• _Given passage_
^^^^^^^^
Fail over / wan smoothing not working

This was setup as a test to show how good this new tech is, however with the fail I’m not sure the customer is going want this, or that I would recommend this to anyone else.

Network setup. Two sites A/B and a HUB at colo.
VPN is setup from A to colo to B
Comcast is main internet at both A B.
Cell service for Backup internet at A B.

Here is the issues. Comcast is main internet for site A.
Comcast is dropping huge amounts of packets. The default settings are not failing over unless I set the fail over to setting to
Timeout 1
Health check 5
Health check retries 1
Recovery retries 20
However even with them set like this it’s still flopping back and forth, between comcast and cell this causes garbled voice.
So I tried to setup wan smoothing and it does not work getting garbled voice one way and a dropped packet once in a while.
However if I set the site A to use cell for vpn only all works fine.

For wan smoothing I tried setting it up for just A and B did not work. Tried setting up wan smoothing for A,B and colo still didn’t work.

Any config of wan smoothing resulted in a dropped packets though vpn and garbled voice one way.

I tried fail over with both dns lookup and ping.
When set to dns no fail over happened due to only 3 or so packet dropping then 10 good packets.
When set to ping with default settings same issues
When ping set to setting above it would fail over but since comcast would have 10 to 20 good pings it would start flopping between cell and comcast.
^^^^^^^^
• _Layout region listing_
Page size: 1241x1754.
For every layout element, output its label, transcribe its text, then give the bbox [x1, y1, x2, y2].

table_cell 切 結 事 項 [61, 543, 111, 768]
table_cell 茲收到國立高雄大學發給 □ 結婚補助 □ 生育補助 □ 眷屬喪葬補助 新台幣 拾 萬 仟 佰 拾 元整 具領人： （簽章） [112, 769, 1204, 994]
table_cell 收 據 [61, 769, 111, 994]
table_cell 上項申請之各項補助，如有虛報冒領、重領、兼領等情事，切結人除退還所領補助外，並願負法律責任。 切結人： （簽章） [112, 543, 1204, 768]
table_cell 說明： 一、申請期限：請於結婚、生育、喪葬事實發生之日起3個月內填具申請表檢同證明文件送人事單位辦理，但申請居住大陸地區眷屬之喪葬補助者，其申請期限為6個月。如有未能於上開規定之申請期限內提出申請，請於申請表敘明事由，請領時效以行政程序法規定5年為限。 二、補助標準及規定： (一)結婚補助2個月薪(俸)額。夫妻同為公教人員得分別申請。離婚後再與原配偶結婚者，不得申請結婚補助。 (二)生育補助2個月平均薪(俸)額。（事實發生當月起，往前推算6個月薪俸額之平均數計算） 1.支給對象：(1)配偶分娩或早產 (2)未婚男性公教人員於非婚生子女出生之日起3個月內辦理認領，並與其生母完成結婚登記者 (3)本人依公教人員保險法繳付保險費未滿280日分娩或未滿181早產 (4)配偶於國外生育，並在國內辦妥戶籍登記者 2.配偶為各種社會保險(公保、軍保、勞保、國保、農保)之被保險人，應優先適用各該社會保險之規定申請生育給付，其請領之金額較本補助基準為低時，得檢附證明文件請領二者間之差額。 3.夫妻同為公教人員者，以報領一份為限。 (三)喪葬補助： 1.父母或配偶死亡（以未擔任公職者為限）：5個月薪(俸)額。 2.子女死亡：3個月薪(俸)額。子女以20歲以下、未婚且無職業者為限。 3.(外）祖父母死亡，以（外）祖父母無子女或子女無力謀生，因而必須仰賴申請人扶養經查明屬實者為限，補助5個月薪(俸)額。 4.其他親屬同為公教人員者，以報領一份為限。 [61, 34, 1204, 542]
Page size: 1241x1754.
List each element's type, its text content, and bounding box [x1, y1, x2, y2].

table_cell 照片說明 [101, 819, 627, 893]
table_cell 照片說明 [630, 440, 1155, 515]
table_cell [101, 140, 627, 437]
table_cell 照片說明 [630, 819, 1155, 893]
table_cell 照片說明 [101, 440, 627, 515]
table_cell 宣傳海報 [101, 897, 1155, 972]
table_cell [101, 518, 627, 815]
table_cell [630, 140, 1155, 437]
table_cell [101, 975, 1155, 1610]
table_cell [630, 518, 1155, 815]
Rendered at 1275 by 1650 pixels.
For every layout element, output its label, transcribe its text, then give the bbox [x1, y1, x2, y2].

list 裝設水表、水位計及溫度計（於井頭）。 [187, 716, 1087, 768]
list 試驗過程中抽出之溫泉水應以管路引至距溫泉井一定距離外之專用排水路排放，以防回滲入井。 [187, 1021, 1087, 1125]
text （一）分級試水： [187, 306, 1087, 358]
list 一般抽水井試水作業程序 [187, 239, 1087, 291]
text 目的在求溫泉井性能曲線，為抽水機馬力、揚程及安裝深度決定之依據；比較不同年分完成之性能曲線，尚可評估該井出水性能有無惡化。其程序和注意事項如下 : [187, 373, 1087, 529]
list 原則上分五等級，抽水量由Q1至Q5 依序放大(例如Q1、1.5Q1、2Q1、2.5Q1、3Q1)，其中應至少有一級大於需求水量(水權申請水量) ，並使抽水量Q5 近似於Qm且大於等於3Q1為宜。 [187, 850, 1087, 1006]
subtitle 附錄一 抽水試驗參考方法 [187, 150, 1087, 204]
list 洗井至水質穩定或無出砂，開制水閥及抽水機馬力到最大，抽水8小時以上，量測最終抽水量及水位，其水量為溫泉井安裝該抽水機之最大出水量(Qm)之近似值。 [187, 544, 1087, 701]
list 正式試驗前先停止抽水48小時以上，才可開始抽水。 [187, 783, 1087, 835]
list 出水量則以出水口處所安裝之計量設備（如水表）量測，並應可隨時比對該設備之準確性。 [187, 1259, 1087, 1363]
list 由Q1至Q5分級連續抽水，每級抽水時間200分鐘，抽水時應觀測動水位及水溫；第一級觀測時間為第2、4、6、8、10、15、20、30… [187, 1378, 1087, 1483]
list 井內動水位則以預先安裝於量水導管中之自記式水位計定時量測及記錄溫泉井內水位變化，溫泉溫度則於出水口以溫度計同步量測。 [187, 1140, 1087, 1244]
^^^^^^^^
• _What to work on_
**A)** According to the failover forum post, what provides backup internet at sites A and B?
**B)** Return every line of the listing that contains the string "照片說明".
The listing is unrelated to the failover forum post.

• _Solutions for each task_
**A)** Cell service provides backup internet at both sites.

**B)**
table_cell 照片說明 [101, 819, 627, 893]
table_cell 照片說明 [630, 440, 1155, 515]
table_cell 照片說明 [630, 819, 1155, 893]
table_cell 照片說明 [101, 440, 627, 515]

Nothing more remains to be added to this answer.